Je kunt ook met een microscoop kijken naar de trichoomverkleuring. Een trichoom verkleurt van helder, naar wit, naar amber. Als het trichoom verkleurt naar amber is het over de rijpingspiek heen. Dat betekent dat je het aantal witte trichomen en amberkleurige trichomen gaat tellen. Wil je meer stoned / ontspanning? Laat dan de meerderheid verkleuren naar amber. Wil je meer high / helderheid? Oogst dan als er nog veel witte trichomen aanwezig zijn. Het kijken met een microscoop is een heel precieze methode, maar tegelijkertijd wel een uitdagende. Er kan namelijk nogal wat verschil bestaan in de kleur van trichomen op je plant. Als je kiest voor deze methode gaat het om het gemiddelde!

Daarnaast moet je goed in de gaten houden of er schimmel in je toppen komt. Vooral als je plant in de regen staat in de volle grond. De schimmelcheck doe je door regelmatig een top rustig open te buigen met handschoentjes. Je kijkt dan in de top, op de stam. Een wittig pluis is het begin van budrot. Als dat gebeurt dien je te oogsten. Mocht je er niets aan doen vreet de schimmels zich een weg naar buiten. Je ziet dan dat de top een grijzige, rozige massa is geworden. Dat wil je niet consumeren!

6. Droogfase

Het drogen van cannabis gebeurt in een koele, droge, donkere en enigszins geventileerde omgeving. Dat duurt meestal minimaal twee weken. Zorg altijd voor voldoende luchtcirculatie en hang een afzuiger met koolstoffilter op.

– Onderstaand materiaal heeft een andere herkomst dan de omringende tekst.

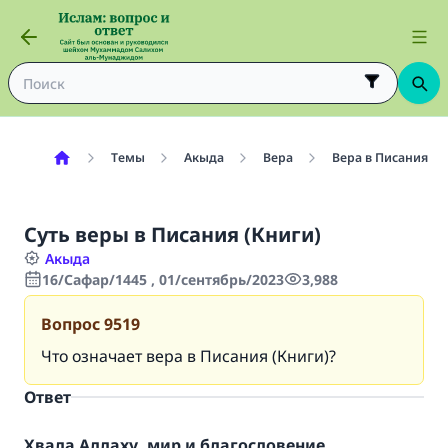
Темы
Акыда
Вера
Вера в Писания
Суть веры в Писания (Книги)
Акыда
16/Сафар/1445 , 01/сентябрь/2023
3,988
Вопрос
9519
Что означает вера в Писания (Книги)?
Ответ
Хвала Аллаху, мир и благословение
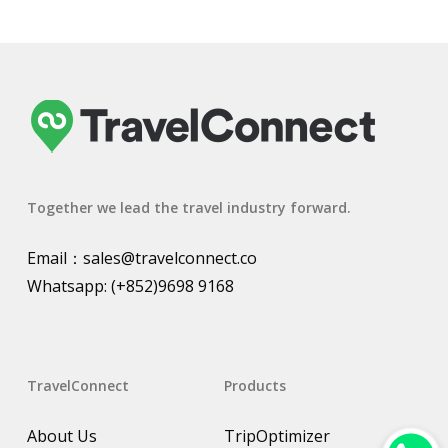
Together we lead the travel industry forward.
Email：
sales@travelconnect.co
Whatsapp:
(+852)9698 9168
TravelConnect
Products
About Us
TripOptimizer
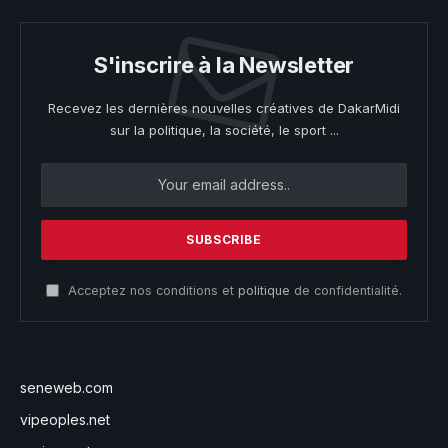
S'inscrire à la Newsletter
Recevez les dernières nouvelles créatives de DakarMidi
sur la politique, la société, le sport ...
Acceptez nos conditions et
politique
de confidentialité.
seneweb.com
vipeoples.net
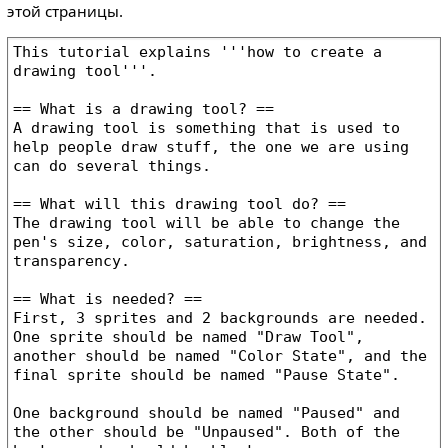
этой страницы.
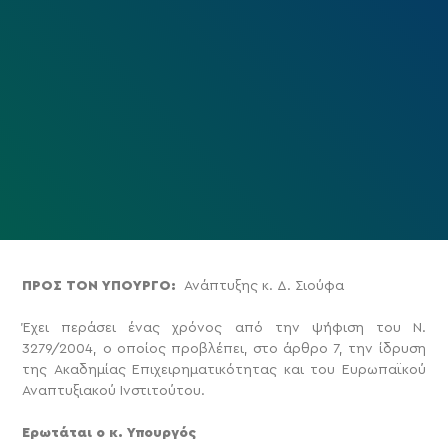
ΠΡΟΣ ΤΟΝ ΥΠΟΥΡΓΟ:
Ανάπτυξης κ. Δ. Σιούφα
Έχει περάσει ένας χρόνος από την ψήφιση του Ν.
3279/2004, ο οποίος προβλέπει, στο άρθρο 7, την ίδρυση
της Ακαδημίας Επιχειρηματικότητας και του Ευρωπαϊκού
Αναπτυξιακού Ινστιτούτου.
Ερωτάται ο κ. Υπουργός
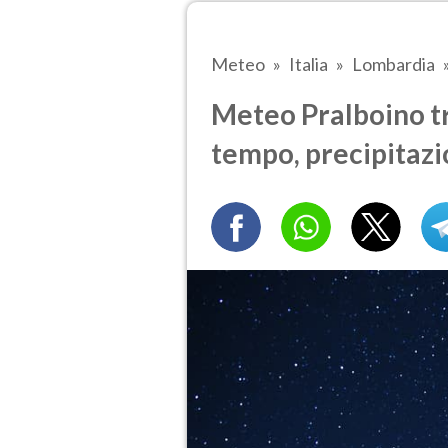
Meteo
Italia
Lombardia
Meteo Pralboino tra
tempo, precipitazi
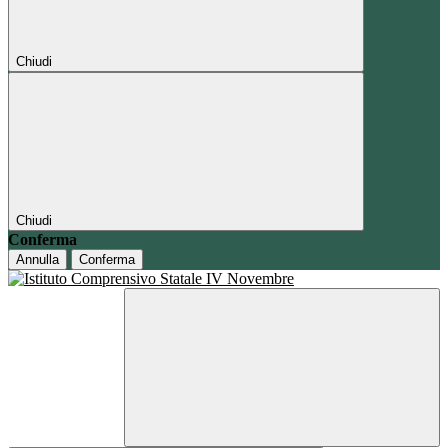
Chiudi
Chiudi
Conferma
Annulla
Conferma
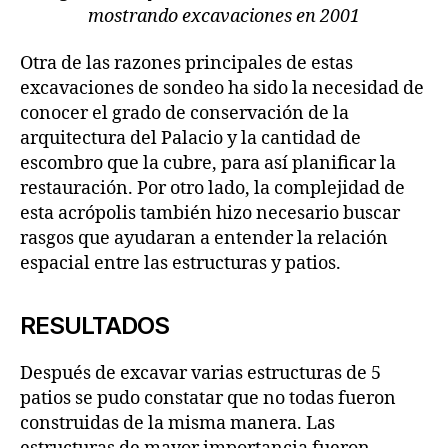
mostrando excavaciones en 2001
Otra de las razones principales de estas
excavaciones de sondeo ha sido la necesidad de
conocer el grado de conservación de la
arquitectura del Palacio y la cantidad de
escombro que la cubre, para así planificar la
restauración. Por otro lado, la complejidad de
esta acrópolis también hizo necesario buscar
rasgos que ayudaran a entender la relación
espacial entre las estructuras y patios.
RESULTADOS
Después de excavar varias estructuras de 5
patios se pudo constatar que no todas fueron
construidas de la misma manera. Las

Er bestaan verschillende droogmethoden. De meest gebruikte is het op de kop ophangen van de gehele plant. Hierdoor droogt cannabis het meest gelijkmatig, wat de kwaliteit ten goede komt. Een andere methode is het trimmen van losse toppen. Je knipt dan de suikerblaadjes weg en leg de gemanicuurde top in een droognet. Het droogproces verloopt hierdoor sneller, maar het kan wel smaak en geurverlies opleveren.

7. Curefase

Voor hen die de cannabis gaan roken of vaporizeren is het aan te raden om de cannabis te curen. Dat betekent het bewaren onder een bepaalde luchtvochtigheid in speciale cure-jars of weckpotten. Door het curen krijgt de cannabis de kans om door te rijpen, wat de smaak enorm ten goede komt.